More on British Prime Minister Theresa May and her efforts to cut Europe off without a penny.


"Theresa May's Brexit hanging by a thread," says Le Figaro.

But that won't stop Europe. The conservative daily says the European Commission now has its document and has called an extraordinary meeting for Sunday week to work towards finalising the departure of the United Kingdom.

This weekend the European ambassadors of the 27 remaining EU states are scheduled to meet three times, with a view to reading every word of the British deal before Monday's meeting of the 27 foreign ministers. And that will pave the way for the November summit.

Unless, of course, the bally deal gets blown out of the water in London in the meantime, taking Theresa May with it.

Clownish, irresponsible, pseudo-virile, chauvinist

Left-leaning Libération has the English prime minister assuring anyone who'll listen that "this is the deal the people wanted".

Libé's editorial says the outcome is a clownish pantomime imposed on the British people by a gang of irresponsible nationalists.

The only real lesson from an episode worthy of the comic talents of Groucho Marx, according to the left-leaning daily, is that chauvinism is the worst form of treachery.
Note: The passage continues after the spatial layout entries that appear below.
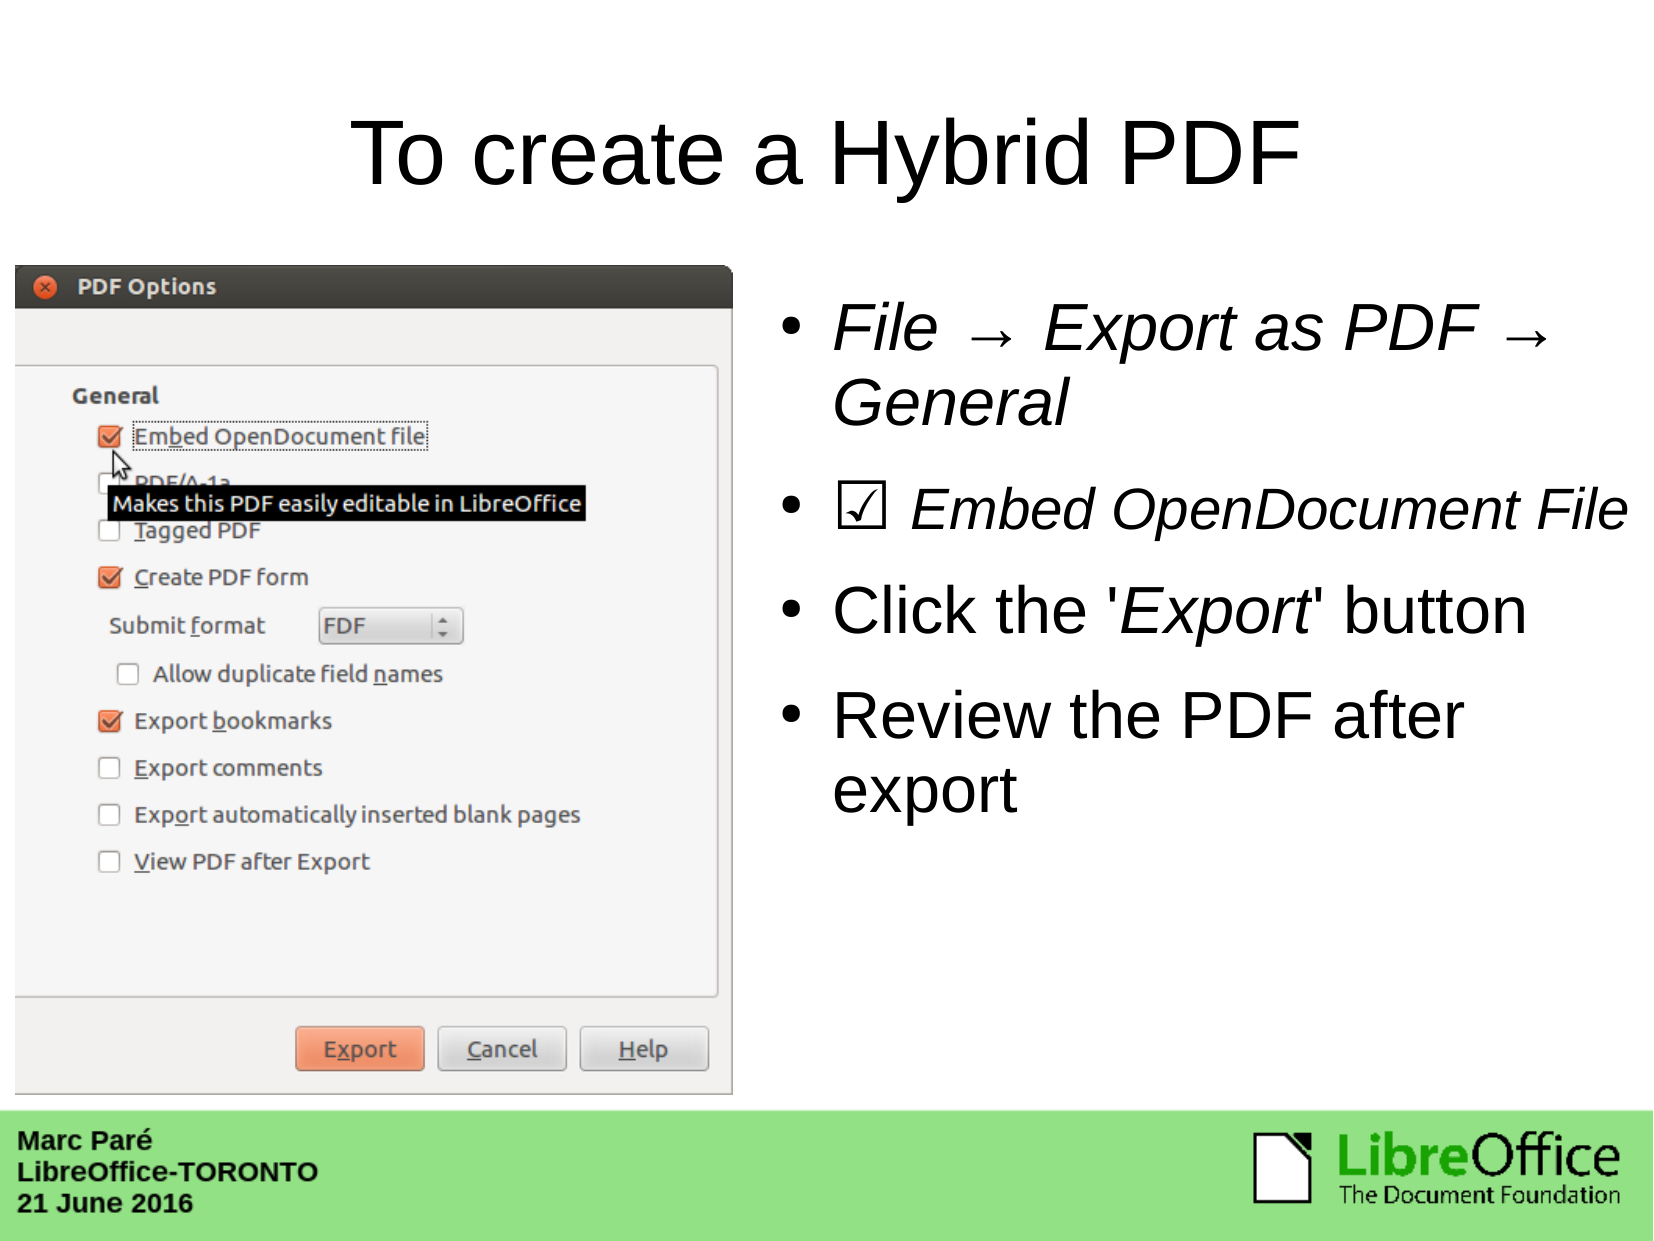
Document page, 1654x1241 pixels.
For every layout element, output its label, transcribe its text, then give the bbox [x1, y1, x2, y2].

title To create a Hybrid PDF [82, 49, 1571, 257]
picture [0, 0, 1654, 1241]
list File → Export as PDF → General ☑ Embed OpenDocument File Click the 'Export' button Review the PDF after export [761, 290, 1653, 1010]
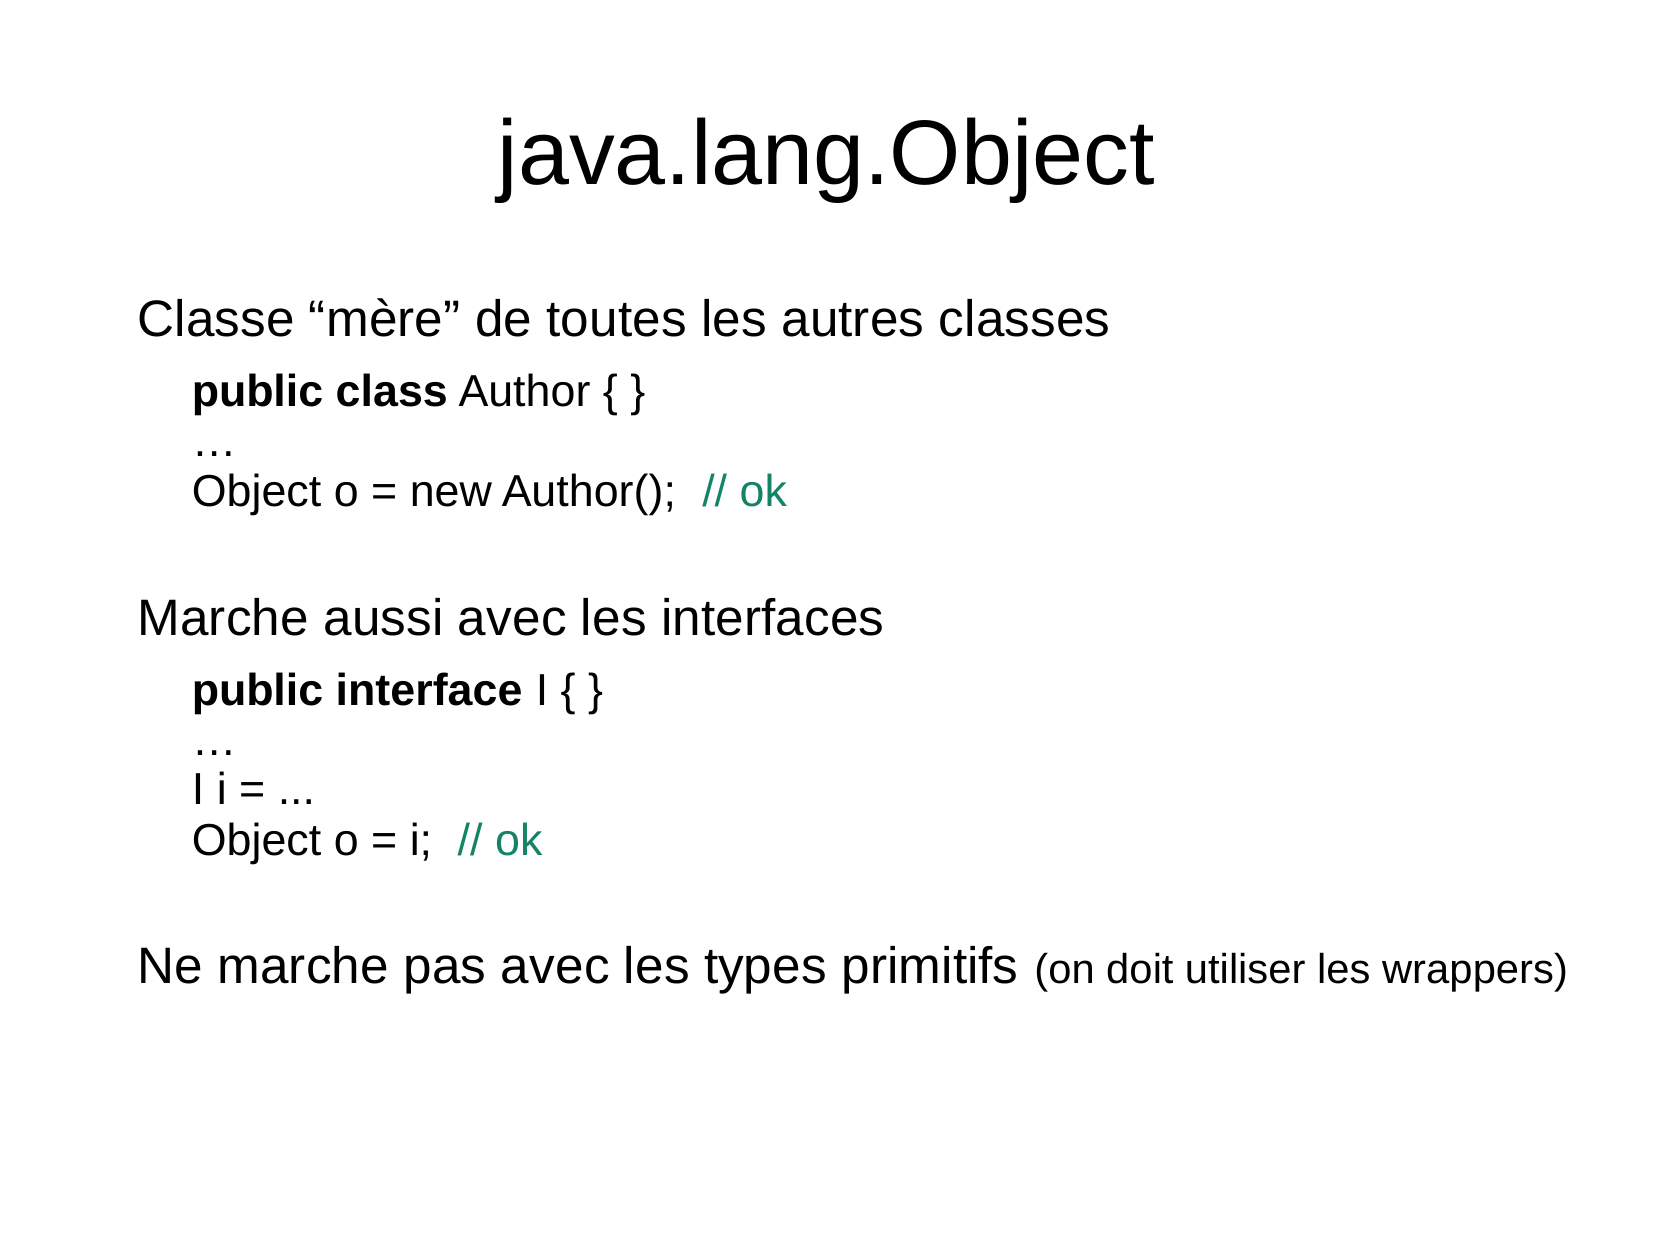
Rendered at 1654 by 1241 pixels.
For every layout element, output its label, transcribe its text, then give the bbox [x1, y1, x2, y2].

title java.lang.Object [82, 49, 1571, 257]
list Classe “mère” de toutes les autres classes public class Author { } … Object o = new Author(); // ok Marche aussi avec les interfaces public interface I { } … I i = ... Object o = i; // ok Ne marche pas avec les types primitifs (on doit utiliser les wrappers) [82, 290, 1571, 1010]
Speaking of which, Libération publishes a twitter message posted yesterday by French former minister and presidential candidate Ségolène Royal, in which Royal praises Theresa May's courage, adding that the "spectacle of pseudo-virile oneupmanship by certain males trying to demolish the prime minister for their own political ends is anything but surprising". Nor edifying, she might have added, knowing as she does a thing or two about pseudo-virile oneupmanship.

The end is nigh

"I'll see this through to the end," is the prime ministerial affirmation chosen by Le Monde for its headline, with perhaps a hint of irony since May has been deserted by five members of her government, risks losing the vital support of the 10 Democratic Unionists who ensure her parliamentary majority, and could well see her laboriously negotiated divorce settlement with Europe thrown out by the House of Commons when it comes up for debate next month.

But the end for Theresa May could come sooner than that.
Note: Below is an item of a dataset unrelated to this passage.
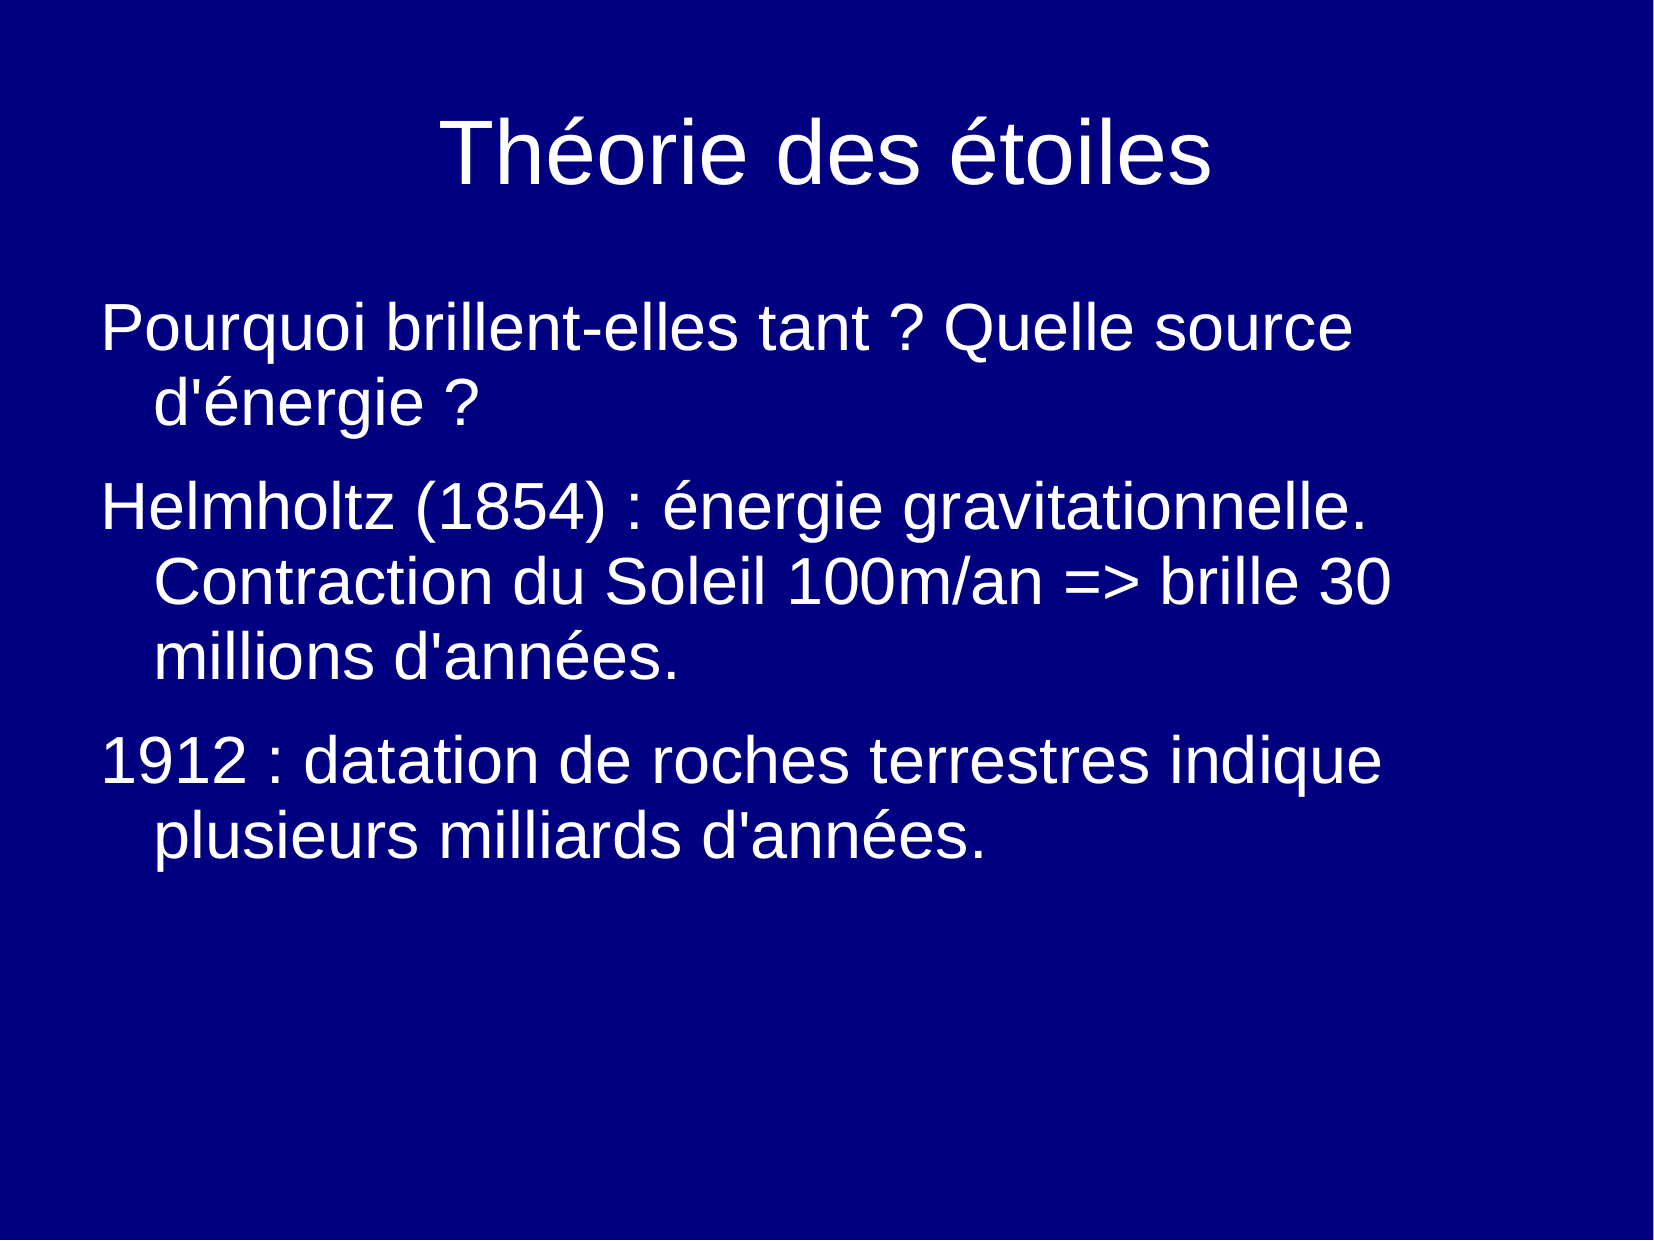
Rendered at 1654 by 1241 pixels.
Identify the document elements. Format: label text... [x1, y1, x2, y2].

Eurosceptic members of her own Conservative Party, led by Jacob Rees-Mogg, are currently collecting signatures in support of a vote of no-confidence in the prime minister. They accuse her of agreeing to a worse deal than they had feared, and of failing to keep the promises made to the nation. If they get 48 signatures, there'll be a vote in the House of Commons. May would lose her job if 158 of the 315 conservative MPs voted against her.

Le Monde's editorial say the Brexit deal is a no-win situation.
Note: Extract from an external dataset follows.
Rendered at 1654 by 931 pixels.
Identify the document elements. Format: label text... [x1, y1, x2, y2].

The centrist paper praises  May for her tenacity, observing that a head of government has rarely had to face such a torrent of humiliation, sarcasm and treachery.

She has been helped, insists Le Monde, by the polite patience of her chief European adversary, Michel Barnier, who has managed that diplomatic miracle which involves saying the hard things without raising your voice.

Le Monde does not use the words "Donald" or "Trump" but observes that, in an age when public exchanges between leaders have degenerated to bullying invective, the ability of May and Barnier to smile while their feet smouldered has been a reassuring sight.

The editorial goes on to suggest that Missus May's time on the bonfire may not be over yet.